According to my understanding, a Java compiler, Java VM, and even the underlying hardware is free to reorder a Java program's statements for the sake of performance as long as the program's observable behavior is preserved. So far, so good. But it seems to me that due to Java's exception mechanism, (almost) no reordering satisfies this condition. Let me illustrate my point with a simple program (note that I'm only considering single-threaded programs):
public class Reordering {
public static void main(String[] args) {
int x, y;
x = 1;
try {
x = 2;
y = 0 / 0;
} catch (Exception e) {
} finally {
System.out.println("x = " + x);
}
}
}
First x is assigned 1. Within the try block, x is assigned 2. The next statement attempts to perform a division by zero, which triggers an ArithmeticException. After executing the (empty) catch block, control is transferred to the finally block, where the value of x (2) is printed to the console. (I'm not exactly sure how "observable behavior" is defined for Java programs. Anyway, printing to the console should certainly count as such.)

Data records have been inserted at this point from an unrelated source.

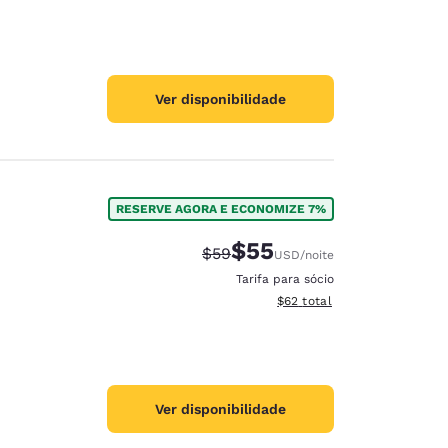
Ver disponibilidade
RESERVE AGORA E ECONOMIZE 7%
$55
Tarifa anterior “tachada”:
Tarifa com desconto:
$59
USD
/noite
Tarifa para sócio
Exibir detalhes do total est
$62
total
Ver disponibilidade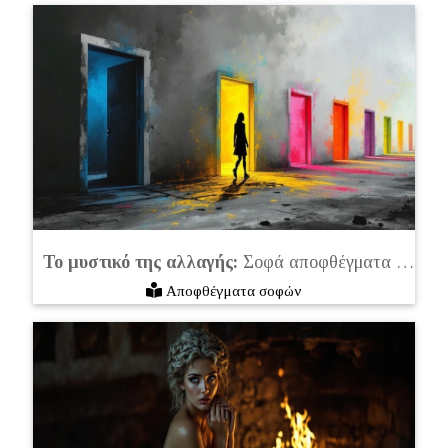
Το μυστικό της αλλαγής:
Σοφά αποφθέγματα για την αξία της αλλαγής στη ζωή μας
Αποφθέγματα σοφών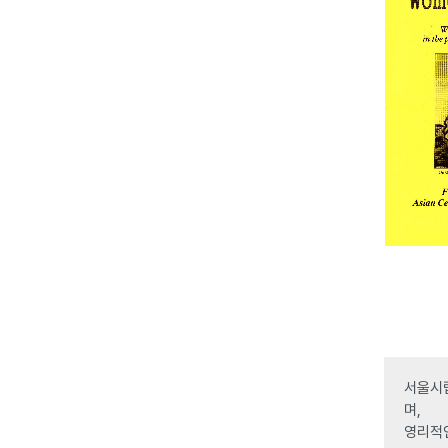
서울시립
며,
영리적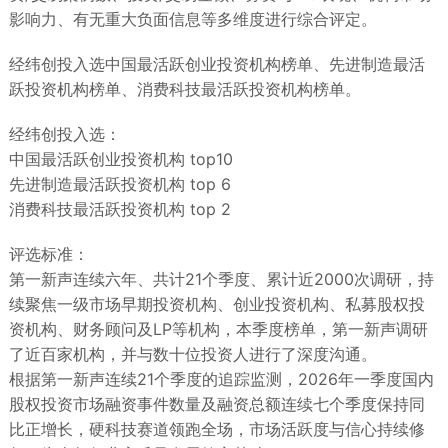
影响力、有无重大负面信息等多维度进行综合评定。
经纬创投入选中国最活跃创业投资机构榜单、先进制造最活
跃投资机构榜单、消费科技最活跃投资机构榜单。
经纬创投入选：
中国最活跃创业投资机构 top10
先进制造最活跃投资机构 top 6
消费科技最活跃投资机构 top 2
评选标准：
第一新声连续六年、共计21个季度、累计近2000次调研，持
续聚焦一级市场早期投资机构、创业投资机构、私募股权投
资机构、财务顾问及LP等机构，本季度榜单，第一新声调研
了近百家机构，并与数十位投资人进行了深度沟通。
根据第一新声连续21个季度的追踪监测，2026年一季度国内
股权投资市场融资事件数量及融资总额连续七个季度保持同
比正增长，硬科技赛道领跑全场，市场活跃度与信心持续修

At first sight, the two statements in the try block seem like perfectly safe candidates for reordering, because they do not have any apparent dependency. However, if they are exchanged, the resulting program no longer prints "2" but "1", because the ArithmeticException now occurs before x is assigned 2!
Adding the fact that virtually any Java statement may trigger an exception (possibly thrown by the VM itself) and virtually any code may be executing within a try block (depending on the actual call chain), we seem to arrive at the conclusion that virtually any reordering in any program is "observable" and therefore disallowed. Wait, have I just stumbled across the definitive answer to "Why is Java so slow"? Oops, just joking! Anyway, I'm curious to learn where my train of thought goes wrong.
Thanks for your input, and Greetings from Austria!
fzitters
P.S. Can you think of a forum better suited for this kind of topic?